WORK TO BE COMPLETED
Among the entries below, please repeat exactly and only the lines from the line containing "The German translation" to the line containing "Use the NODE", both lines included.

━━━━━━━━━━

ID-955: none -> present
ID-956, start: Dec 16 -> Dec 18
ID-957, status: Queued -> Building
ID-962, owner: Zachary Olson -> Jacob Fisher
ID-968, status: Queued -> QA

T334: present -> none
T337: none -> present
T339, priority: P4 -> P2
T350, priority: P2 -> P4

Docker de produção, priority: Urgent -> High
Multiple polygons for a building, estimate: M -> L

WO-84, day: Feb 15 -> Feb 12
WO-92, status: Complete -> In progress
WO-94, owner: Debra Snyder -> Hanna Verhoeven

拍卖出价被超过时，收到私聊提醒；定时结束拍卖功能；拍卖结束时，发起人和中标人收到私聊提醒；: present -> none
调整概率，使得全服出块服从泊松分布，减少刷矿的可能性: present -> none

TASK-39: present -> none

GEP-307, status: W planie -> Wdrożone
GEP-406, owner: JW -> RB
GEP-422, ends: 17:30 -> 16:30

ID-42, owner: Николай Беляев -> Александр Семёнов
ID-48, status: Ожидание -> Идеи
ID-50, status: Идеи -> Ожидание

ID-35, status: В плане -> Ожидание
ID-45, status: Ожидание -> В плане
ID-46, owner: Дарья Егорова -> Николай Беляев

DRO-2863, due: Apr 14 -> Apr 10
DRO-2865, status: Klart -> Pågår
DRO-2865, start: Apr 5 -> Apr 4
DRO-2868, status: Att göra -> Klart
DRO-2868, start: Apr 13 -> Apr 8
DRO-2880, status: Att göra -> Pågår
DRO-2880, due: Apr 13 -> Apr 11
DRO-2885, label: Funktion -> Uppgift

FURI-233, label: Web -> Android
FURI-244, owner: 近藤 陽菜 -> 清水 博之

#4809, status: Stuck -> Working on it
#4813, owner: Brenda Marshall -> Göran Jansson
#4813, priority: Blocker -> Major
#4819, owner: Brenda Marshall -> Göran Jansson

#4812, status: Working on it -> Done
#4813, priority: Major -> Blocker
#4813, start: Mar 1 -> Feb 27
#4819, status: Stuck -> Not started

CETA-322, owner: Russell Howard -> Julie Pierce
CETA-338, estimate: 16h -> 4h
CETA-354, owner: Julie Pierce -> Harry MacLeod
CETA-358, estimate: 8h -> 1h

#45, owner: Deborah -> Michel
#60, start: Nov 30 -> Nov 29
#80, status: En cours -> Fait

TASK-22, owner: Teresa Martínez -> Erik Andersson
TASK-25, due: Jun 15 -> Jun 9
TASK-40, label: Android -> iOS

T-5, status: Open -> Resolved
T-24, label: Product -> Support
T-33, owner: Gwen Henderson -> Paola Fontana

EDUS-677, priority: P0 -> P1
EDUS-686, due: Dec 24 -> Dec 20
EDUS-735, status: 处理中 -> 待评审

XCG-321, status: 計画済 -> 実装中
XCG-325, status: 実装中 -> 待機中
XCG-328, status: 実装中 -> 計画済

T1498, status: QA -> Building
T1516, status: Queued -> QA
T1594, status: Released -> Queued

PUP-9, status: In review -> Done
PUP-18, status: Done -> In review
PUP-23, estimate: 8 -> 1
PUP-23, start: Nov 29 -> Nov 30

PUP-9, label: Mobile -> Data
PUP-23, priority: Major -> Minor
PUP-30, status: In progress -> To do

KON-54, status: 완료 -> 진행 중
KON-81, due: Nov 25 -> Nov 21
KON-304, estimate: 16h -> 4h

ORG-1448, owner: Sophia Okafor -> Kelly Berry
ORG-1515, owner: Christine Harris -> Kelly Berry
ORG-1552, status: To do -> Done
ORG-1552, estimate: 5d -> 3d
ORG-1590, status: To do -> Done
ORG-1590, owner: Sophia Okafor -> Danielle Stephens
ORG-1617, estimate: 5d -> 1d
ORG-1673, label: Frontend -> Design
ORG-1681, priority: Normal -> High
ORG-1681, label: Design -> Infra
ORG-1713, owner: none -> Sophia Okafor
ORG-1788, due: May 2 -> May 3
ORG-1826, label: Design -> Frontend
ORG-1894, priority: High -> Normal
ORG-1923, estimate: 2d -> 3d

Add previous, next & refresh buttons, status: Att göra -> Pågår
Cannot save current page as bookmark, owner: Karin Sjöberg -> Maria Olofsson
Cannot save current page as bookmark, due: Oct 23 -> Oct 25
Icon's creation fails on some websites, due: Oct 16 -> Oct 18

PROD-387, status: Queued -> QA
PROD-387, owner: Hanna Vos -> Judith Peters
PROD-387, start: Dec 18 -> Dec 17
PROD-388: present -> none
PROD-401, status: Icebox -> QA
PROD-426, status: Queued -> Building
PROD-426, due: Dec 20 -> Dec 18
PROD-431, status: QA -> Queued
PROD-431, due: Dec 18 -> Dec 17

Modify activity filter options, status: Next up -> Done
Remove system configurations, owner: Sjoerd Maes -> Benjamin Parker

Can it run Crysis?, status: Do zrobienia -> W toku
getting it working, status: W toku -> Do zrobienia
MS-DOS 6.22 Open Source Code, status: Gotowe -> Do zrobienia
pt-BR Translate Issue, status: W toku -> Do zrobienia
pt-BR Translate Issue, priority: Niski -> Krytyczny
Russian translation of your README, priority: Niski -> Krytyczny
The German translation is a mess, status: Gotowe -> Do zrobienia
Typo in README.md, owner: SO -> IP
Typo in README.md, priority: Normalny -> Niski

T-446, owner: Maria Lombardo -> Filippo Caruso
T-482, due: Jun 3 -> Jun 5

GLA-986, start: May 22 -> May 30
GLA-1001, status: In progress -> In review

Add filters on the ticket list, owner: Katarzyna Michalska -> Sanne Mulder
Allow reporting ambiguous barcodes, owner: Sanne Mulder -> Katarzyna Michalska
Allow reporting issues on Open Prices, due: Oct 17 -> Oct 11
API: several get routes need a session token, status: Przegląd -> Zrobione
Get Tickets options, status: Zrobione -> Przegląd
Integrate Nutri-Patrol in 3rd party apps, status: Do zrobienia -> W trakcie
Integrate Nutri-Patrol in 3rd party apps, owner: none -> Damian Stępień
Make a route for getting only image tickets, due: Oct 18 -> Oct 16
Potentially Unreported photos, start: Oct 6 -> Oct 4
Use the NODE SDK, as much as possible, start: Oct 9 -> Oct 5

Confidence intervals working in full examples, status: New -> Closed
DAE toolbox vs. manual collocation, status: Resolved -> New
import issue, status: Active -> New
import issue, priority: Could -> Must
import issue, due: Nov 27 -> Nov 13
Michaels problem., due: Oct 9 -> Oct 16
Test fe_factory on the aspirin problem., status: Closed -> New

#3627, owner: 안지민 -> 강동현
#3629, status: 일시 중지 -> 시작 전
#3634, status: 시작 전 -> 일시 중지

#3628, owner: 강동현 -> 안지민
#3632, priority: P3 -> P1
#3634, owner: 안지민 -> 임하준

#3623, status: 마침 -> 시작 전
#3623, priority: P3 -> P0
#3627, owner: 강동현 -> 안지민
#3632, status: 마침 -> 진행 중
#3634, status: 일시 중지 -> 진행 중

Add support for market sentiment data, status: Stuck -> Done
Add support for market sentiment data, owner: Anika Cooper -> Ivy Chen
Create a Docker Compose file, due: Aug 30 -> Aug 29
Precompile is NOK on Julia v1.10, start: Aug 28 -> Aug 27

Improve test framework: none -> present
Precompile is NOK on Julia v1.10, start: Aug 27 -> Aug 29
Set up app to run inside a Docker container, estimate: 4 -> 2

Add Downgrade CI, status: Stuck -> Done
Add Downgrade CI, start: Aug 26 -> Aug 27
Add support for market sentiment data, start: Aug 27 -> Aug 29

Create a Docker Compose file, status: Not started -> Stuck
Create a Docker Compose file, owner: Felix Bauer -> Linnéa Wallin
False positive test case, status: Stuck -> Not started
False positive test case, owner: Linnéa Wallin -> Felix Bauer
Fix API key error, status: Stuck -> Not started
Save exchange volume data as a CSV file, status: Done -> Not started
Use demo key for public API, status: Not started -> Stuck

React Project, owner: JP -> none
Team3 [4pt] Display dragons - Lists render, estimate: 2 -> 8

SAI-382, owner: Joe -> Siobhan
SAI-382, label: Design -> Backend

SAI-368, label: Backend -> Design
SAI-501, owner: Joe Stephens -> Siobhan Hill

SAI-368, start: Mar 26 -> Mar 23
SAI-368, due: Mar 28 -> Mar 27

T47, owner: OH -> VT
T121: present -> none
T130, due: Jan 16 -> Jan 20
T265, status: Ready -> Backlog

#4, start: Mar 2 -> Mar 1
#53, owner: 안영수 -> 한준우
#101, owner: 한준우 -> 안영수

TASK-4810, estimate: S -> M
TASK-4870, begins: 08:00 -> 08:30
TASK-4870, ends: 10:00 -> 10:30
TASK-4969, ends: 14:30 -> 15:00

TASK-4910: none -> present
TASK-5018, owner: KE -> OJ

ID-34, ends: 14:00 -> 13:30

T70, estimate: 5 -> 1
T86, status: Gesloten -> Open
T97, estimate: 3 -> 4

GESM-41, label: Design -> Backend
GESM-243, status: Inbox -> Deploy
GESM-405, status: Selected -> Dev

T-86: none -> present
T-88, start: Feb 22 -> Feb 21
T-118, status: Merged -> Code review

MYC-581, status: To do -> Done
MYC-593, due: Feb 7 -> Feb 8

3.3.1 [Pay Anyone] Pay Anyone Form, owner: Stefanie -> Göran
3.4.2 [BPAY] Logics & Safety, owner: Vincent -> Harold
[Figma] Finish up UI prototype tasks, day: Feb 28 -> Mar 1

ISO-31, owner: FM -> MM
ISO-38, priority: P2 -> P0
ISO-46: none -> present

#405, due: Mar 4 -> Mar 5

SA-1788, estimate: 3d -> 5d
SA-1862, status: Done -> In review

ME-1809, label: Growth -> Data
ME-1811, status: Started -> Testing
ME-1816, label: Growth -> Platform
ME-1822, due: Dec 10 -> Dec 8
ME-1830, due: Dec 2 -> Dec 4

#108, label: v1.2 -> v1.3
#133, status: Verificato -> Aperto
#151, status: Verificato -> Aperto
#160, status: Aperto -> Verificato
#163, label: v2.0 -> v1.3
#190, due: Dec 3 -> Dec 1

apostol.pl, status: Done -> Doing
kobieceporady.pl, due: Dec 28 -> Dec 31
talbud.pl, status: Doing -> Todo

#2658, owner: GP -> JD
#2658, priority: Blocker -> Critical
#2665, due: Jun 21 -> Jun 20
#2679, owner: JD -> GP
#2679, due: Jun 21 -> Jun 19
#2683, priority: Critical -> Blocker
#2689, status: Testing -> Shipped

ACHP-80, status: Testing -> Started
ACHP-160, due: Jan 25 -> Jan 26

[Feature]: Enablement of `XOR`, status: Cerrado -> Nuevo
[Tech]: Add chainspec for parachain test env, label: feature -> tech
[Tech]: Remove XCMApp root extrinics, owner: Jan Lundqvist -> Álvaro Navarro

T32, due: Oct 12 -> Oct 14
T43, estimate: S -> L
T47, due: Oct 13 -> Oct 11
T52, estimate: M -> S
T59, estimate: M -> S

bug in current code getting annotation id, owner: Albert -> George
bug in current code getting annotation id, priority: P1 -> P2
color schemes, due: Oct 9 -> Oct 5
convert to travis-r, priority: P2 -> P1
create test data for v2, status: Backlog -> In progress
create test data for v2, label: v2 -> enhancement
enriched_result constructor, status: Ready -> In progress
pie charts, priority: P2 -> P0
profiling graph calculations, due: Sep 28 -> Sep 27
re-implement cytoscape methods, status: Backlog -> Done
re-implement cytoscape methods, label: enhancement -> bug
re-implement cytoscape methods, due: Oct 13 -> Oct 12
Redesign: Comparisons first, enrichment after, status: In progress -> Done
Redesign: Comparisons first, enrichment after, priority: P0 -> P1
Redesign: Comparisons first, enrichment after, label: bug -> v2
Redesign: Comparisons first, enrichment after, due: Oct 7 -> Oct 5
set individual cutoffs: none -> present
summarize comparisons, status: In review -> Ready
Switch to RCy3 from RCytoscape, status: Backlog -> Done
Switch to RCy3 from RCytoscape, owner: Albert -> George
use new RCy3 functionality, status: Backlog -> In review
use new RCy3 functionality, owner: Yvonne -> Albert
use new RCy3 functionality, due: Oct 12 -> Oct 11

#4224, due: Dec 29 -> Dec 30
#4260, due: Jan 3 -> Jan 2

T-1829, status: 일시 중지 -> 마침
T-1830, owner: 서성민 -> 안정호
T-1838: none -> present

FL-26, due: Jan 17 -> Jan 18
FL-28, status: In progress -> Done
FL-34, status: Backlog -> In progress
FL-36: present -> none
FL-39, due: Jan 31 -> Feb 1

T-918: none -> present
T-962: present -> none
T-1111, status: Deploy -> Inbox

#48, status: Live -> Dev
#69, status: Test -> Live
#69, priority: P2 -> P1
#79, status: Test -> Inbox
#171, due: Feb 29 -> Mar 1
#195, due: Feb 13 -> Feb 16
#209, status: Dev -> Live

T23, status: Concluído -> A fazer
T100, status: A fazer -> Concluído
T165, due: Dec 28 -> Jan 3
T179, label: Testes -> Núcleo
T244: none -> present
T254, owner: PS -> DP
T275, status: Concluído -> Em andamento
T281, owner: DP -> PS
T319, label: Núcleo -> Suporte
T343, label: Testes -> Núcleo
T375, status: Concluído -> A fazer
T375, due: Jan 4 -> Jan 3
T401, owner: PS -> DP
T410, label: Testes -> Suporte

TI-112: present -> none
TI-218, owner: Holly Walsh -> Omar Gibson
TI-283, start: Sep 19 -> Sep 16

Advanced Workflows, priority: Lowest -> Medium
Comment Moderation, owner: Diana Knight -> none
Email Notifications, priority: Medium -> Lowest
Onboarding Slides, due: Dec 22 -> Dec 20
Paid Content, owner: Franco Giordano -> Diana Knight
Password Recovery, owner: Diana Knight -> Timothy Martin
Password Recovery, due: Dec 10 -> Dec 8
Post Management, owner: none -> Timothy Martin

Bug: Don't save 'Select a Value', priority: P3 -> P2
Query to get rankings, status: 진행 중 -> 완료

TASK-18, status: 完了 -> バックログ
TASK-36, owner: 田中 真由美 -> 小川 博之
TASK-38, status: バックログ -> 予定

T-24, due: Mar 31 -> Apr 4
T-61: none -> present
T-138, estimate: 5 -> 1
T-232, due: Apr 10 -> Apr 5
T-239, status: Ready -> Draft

━━━━━━━━━━

FINAL ANSWER
The German translation is a mess, status: Gotowe -> Do zrobienia
Typo in README.md, owner: SO -> IP
Typo in README.md, priority: Normalny -> Niski

T-446, owner: Maria Lombardo -> Filippo Caruso
T-482, due: Jun 3 -> Jun 5

GLA-986, start: May 22 -> May 30
GLA-1001, status: In progress -> In review

Add filters on the ticket list, owner: Katarzyna Michalska -> Sanne Mulder
Allow reporting ambiguous barcodes, owner: Sanne Mulder -> Katarzyna Michalska
Allow reporting issues on Open Prices, due: Oct 17 -> Oct 11
API: several get routes need a session token, status: Przegląd -> Zrobione
Get Tickets options, status: Zrobione -> Przegląd
Integrate Nutri-Patrol in 3rd party apps, status: Do zrobienia -> W trakcie
Integrate Nutri-Patrol in 3rd party apps, owner: none -> Damian Stępień
Make a route for getting only image tickets, due: Oct 18 -> Oct 16
Potentially Unreported photos, start: Oct 6 -> Oct 4
Use the NODE SDK, as much as possible, start: Oct 9 -> Oct 5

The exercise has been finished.